> _What you are asked to do_: Find all lines in the records that include the word "retail", and copy them out.

--------------------------------

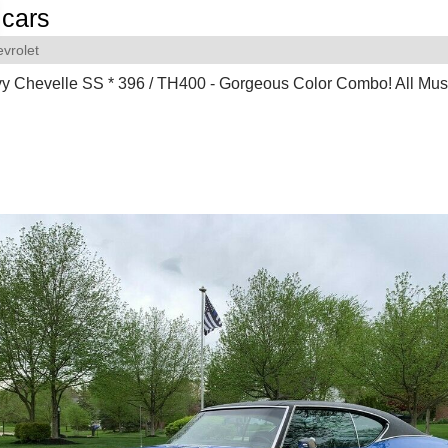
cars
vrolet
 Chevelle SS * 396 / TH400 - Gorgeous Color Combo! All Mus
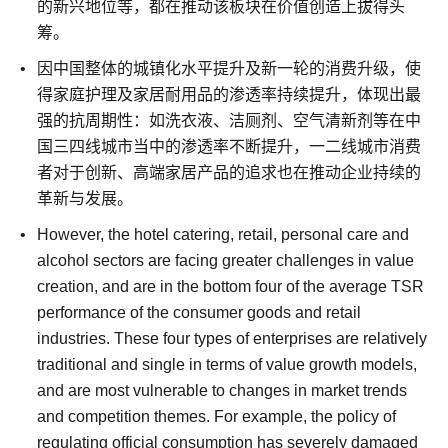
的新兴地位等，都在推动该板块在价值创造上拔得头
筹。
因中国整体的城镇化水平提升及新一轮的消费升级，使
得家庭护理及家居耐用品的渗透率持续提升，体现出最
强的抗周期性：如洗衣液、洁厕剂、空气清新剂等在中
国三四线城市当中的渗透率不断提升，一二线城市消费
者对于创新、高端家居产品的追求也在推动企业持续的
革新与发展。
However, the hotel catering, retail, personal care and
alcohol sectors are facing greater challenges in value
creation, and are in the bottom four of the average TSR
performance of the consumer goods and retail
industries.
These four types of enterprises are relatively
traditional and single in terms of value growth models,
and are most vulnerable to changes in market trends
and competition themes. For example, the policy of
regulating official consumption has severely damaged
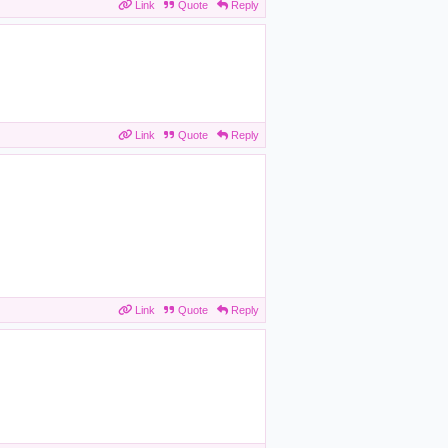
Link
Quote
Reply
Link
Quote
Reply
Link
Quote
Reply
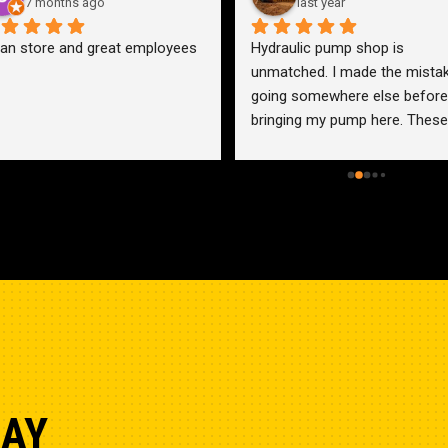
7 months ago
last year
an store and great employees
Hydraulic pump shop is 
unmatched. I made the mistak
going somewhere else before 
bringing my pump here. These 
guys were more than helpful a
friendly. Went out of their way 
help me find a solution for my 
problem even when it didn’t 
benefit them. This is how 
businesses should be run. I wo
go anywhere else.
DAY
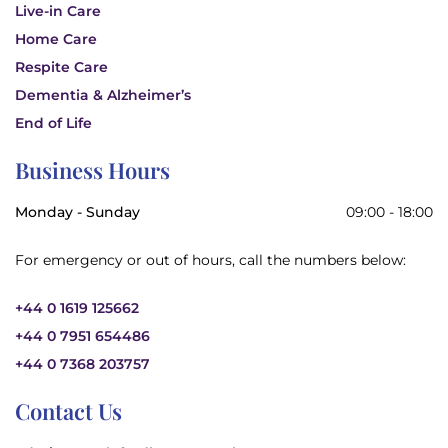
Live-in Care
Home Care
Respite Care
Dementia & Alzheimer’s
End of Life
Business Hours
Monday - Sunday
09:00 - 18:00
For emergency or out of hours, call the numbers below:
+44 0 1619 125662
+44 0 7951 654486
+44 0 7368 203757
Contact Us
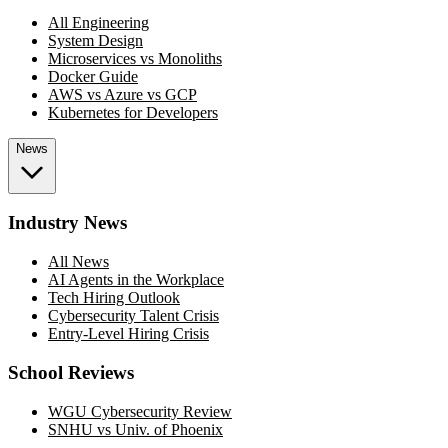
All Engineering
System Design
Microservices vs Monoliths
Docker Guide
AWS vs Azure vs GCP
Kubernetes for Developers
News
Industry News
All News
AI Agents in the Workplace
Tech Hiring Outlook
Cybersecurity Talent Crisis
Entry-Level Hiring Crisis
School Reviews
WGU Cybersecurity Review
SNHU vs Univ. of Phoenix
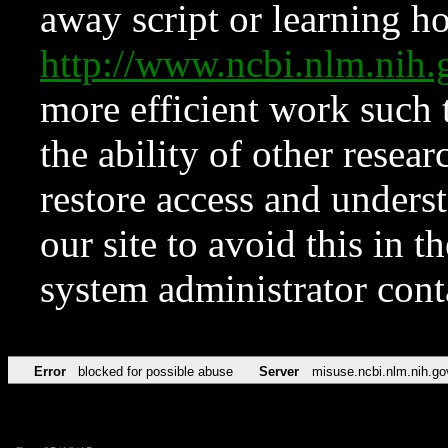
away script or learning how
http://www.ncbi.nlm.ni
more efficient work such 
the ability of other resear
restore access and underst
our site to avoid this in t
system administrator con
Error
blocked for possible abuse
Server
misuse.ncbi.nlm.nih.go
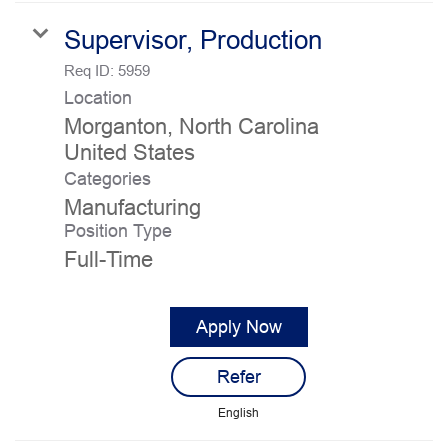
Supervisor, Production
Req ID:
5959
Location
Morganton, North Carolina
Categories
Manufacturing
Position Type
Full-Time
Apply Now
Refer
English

--------------------------------

> _Answer space_:
However, the hotel catering, retail, personal care and
performance of the consumer goods and retail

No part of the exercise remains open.